======== RECORDED INFORMATION
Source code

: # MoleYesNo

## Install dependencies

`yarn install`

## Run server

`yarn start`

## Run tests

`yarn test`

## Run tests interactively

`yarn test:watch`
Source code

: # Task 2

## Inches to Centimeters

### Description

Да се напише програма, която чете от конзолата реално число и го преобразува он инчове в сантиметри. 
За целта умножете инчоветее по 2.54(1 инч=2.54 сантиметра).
================
→ **PROBLEM REQUIREMENTS**
Print the records above in full, exactly.

→ **SOLUTION**
Source code

: # MoleYesNo

## Install dependencies

`yarn install`

## Run server

`yarn start`

## Run tests

`yarn test`

## Run tests interactively

`yarn test:watch`
Source code

: # Task 2

## Inches to Centimeters

### Description

Да се напише програма, която чете от конзолата реално число и го преобразува он инчове в сантиметри. 
За целта умножете инчоветее по 2.54(1 инч=2.54 сантиметра).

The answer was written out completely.